-------- Supplied data --------
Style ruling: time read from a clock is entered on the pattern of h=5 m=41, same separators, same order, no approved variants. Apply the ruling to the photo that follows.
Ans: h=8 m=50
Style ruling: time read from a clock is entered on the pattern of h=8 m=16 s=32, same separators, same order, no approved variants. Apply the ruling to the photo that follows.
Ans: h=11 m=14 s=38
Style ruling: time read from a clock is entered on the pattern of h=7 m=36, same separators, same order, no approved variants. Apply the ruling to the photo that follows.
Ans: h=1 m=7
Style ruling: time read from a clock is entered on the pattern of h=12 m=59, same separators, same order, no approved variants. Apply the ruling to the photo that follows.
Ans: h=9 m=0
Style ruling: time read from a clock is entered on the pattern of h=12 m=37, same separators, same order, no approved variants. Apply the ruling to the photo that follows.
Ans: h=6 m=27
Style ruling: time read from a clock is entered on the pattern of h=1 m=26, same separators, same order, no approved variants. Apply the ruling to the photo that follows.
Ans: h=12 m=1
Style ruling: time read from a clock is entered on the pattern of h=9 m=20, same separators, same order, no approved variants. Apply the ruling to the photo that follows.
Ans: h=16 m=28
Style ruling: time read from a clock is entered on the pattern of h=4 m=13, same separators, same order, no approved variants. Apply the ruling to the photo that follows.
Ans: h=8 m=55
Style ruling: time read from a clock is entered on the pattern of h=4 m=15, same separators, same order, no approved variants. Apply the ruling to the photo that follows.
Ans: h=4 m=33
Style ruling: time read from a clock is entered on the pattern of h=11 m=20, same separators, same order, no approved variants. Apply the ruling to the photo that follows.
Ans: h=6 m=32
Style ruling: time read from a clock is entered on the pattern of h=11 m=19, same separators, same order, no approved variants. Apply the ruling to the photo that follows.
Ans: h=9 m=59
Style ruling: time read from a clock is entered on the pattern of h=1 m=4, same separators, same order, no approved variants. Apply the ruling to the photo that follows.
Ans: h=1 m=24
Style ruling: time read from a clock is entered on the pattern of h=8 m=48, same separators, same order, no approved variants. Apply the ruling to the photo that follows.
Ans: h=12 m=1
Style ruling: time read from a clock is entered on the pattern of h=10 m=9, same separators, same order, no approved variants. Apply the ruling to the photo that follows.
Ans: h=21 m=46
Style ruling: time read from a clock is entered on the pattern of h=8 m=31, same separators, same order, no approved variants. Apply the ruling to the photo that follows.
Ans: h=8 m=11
--------
**Your task:**
Reproduce the entries word for word, starting at the line that contains "h=12 m=37, same" and ending at the line that contains "Ans: h=6 m=27", with both of those lines included.

**Correct output:**
Style ruling: time read from a clock is entered on the pattern of h=12 m=37, same separators, same order, no approved variants. Apply the ruling to the photo that follows.
Ans: h=6 m=27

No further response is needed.